Когда мы говорим об этом дебюте, удивительно здесь то, что как-то очень легко разделить чувства Ахматовой, которая не любила эту книгу. И действительно, её есть за что не любить. Ахматова не любила её по понятным причинам: её составлял Михаил Кузмин, предисловие, довольно уважительное, хотя и весьма снисходительное к молодому автору, писал Кузмин же. Ахматова впоследствии говорила: «Перед ним самый смрадный грешник – воплощенная благодать…» – и как-то Кузмина сильно недолюбливала, говорила о нём довольно много гадостей при том, что именно у него она позаимствовала многие приёмы, интонации, знаменитую строфу «Поэмы без героя», которая была когда-то впервые опробована во втором ударе поэмы «Форель разбивает лёд».
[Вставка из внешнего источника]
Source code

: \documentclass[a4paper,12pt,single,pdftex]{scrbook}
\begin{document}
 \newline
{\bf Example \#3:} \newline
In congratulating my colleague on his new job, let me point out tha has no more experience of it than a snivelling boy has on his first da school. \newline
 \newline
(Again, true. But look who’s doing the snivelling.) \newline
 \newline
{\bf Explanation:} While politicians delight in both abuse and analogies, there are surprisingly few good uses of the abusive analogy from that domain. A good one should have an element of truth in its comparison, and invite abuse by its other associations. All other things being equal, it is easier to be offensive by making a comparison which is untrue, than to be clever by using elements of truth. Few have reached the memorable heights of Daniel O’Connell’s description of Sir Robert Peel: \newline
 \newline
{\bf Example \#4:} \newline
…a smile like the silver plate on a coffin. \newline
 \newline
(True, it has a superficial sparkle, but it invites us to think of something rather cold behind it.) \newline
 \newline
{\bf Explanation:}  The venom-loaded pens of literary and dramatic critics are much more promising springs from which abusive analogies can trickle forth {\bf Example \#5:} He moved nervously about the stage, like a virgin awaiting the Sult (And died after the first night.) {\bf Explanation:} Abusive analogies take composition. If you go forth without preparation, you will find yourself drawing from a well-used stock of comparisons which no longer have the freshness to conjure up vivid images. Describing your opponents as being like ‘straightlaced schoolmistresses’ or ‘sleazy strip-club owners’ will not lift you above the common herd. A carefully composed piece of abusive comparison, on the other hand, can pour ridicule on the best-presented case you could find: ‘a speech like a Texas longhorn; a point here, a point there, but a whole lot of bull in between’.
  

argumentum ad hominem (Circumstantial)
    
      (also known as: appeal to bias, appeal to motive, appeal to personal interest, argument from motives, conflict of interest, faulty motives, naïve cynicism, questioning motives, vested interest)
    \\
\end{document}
Думаю, что снисходительность мэтра была не единственной причиной, по которой Ахматова не любила книгу. Чего там говорить, эта книга ещё очень несовершенная, больше того, эта книга детская в некотором отношении. Когда мы читаем, скажем, тоже детский дебют Цветаевой «Волшебный фонарь», он всё-таки поражает нас гораздо большим разнообразием, удивительным владением поэтической техникой в широком арсенале. Там уже видно то, о чем впоследствии Цветаева говорила: «Во мне семь поэтов». Её дебют как-то оглушителен и разнообразен, и не зря Макс Волошин, прочитав первую цветаевскую книгу, немедленно поехал к ней знакомиться и удивился, что ему навстречу вышла наголо обритая после болезни, выглядящая совершенным ребёнком гимназистка, похожая, как он говорил, на спартанского мальчика.
А вот Ахматова – это книга, про которую очень точно, наверно, говоря обо всей ахматовской поэзии, сказала цветаевская дочь, Ариадна Эфрон: «Она совершенство, и в этом, к сожалению, её предел». Тут ещё даже нет совершенства, а пределы очень видны. Это книга романтической девичьей лирики, удивительно наивной. Ахматова ведь вообще-то поэт не наивный, она замечательно владеет всеми поэтическими средствами, она всё время занята самопрезентацией, она лепит образ лирической героини. В «Вечере» ничего этого нет, там действительно есть та Ахматова, о которой вспоминал Корней Чуковский: «Вот и нет Ахматовой. Я вспоминаю не ту грузную, тяжёлую, которой она была в последние годы, а высокую застенчивую девочку, которая пряталась за своего мужа Гумилёва». Здесь ещё видна та застенчивая девочка, которая пряталась за мужа.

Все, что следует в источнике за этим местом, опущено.